EINGABEDATENSÄTZE.

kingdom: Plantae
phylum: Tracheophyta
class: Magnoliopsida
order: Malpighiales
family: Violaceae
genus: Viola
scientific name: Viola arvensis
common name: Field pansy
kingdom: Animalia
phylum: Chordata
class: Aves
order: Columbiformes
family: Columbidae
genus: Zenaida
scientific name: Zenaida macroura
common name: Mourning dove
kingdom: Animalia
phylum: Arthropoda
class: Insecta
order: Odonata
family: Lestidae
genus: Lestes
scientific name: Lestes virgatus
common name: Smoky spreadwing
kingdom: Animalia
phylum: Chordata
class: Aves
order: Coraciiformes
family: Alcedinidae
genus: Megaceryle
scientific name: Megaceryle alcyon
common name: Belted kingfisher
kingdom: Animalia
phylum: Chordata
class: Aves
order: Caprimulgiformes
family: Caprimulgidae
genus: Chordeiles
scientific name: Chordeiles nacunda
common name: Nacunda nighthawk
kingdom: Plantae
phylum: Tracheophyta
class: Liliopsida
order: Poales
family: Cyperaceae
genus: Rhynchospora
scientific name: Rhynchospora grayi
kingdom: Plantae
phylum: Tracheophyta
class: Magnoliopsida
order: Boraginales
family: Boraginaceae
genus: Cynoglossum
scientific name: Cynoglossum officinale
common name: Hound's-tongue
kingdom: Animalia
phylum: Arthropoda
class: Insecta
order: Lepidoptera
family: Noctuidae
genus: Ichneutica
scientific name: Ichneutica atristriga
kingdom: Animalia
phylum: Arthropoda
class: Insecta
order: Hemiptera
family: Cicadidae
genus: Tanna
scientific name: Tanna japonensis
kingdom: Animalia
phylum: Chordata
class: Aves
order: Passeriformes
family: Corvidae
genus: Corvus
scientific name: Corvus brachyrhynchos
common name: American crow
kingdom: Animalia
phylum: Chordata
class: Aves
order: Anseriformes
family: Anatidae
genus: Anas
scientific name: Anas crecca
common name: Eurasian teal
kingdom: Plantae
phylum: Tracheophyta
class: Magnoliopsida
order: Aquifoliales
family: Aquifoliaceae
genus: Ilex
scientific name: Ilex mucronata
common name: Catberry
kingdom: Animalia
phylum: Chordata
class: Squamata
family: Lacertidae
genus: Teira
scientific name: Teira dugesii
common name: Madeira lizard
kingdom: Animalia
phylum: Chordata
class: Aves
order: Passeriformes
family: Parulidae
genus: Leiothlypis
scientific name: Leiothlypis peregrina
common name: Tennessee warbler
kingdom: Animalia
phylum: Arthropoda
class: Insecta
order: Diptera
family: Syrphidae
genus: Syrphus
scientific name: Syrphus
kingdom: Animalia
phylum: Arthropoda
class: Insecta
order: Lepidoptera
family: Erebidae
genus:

GESTELLTE AUFGABE. Gib die Zeilen aller obigen Datensätze als nummerierte Liste wieder und lass dabei Leerzeilen weg.

ERGEBNIS DER AUFGABE.
1. kingdom: Plantae
2. phylum: Tracheophyta
3. class: Magnoliopsida
4. order: Malpighiales
5. family: Violaceae
6. genus: Viola
7. scientific name: Viola arvensis
8. common name: Field pansy
9. kingdom: Animalia
10. phylum: Chordata
11. class: Aves
12. order: Columbiformes
13. family: Columbidae
14. genus: Zenaida
15. scientific name: Zenaida macroura
16. common name: Mourning dove
17. kingdom: Animalia
18. phylum: Arthropoda
19. class: Insecta
20. order: Odonata
21. family: Lestidae
22. genus: Lestes
23. scientific name: Lestes virgatus
24. common name: Smoky spreadwing
25. kingdom: Animalia
26. phylum: Chordata
27. class: Aves
28. order: Coraciiformes
29. family: Alcedinidae
30. genus: Megaceryle
31. scientific name: Megaceryle alcyon
32. common name: Belted kingfisher
33. kingdom: Animalia
34. phylum: Chordata
35. class: Aves
36. order: Caprimulgiformes
37. family: Caprimulgidae
38. genus: Chordeiles
39. scientific name: Chordeiles nacunda
40. common name: Nacunda nighthawk
41. kingdom: Plantae
42. phylum: Tracheophyta
43. class: Liliopsida
44. order: Poales
45. family: Cyperaceae
46. genus: Rhynchospora
47. scientific name: Rhynchospora grayi
48. kingdom: Plantae
49. phylum: Tracheophyta
50. class: Magnoliopsida
51. order: Boraginales
52. family: Boraginaceae
53. genus: Cynoglossum
54. scientific name: Cynoglossum officinale
55. common name: Hound's-tongue
56. kingdom: Animalia
57. phylum: Arthropoda
58. class: Insecta
59. order: Lepidoptera
60. family: Noctuidae
61. genus: Ichneutica
62. scientific name: Ichneutica atristriga
63. kingdom: Animalia
64. phylum: Arthropoda
65. class: Insecta
66. order: Hemiptera
67. family: Cicadidae
68. genus: Tanna
69. scientific name: Tanna japonensis
70. kingdom: Animalia
71. phylum: Chordata
72. class: Aves
73. order: Passeriformes
74. family: Corvidae
75. genus: Corvus
76. scientific name: Corvus brachyrhynchos
77. common name: American crow
78. kingdom: Animalia
79. phylum: Chordata
80. class: Aves
81. order: Anseriformes
82. family: Anatidae
83. genus: Anas
84. scientific name: Anas crecca
85. common name: Eurasian teal
86. kingdom: Plantae
87. phylum: Tracheophyta
88. class: Magnoliopsida
89. order: Aquifoliales
90. family: Aquifoliaceae
91. genus: Ilex
92. scientific name: Ilex mucronata
93. common name: Catberry
94. kingdom: Animalia
95. phylum: Chordata
96. class: Squamata
97. family: Lacertidae
98. genus: Teira
99. scientific name: Teira dugesii
100. common name: Madeira lizard
101. kingdom: Animalia
102. phylum: Chordata
103. class: Aves
104. order: Passeriformes
105. family: Parulidae
106. genus: Leiothlypis
107. scientific name: Leiothlypis peregrina
108. common name: Tennessee warbler
109. kingdom: Animalia
110. phylum: Arthropoda
111. class: Insecta
112. order: Diptera
113. family: Syrphidae
114. genus: Syrphus
115. scientific name: Syrphus
116. kingdom: Animalia
117. phylum: Arthropoda
118. class: Insecta
119. order: Lepidoptera
120. family: Erebidae
121. genus:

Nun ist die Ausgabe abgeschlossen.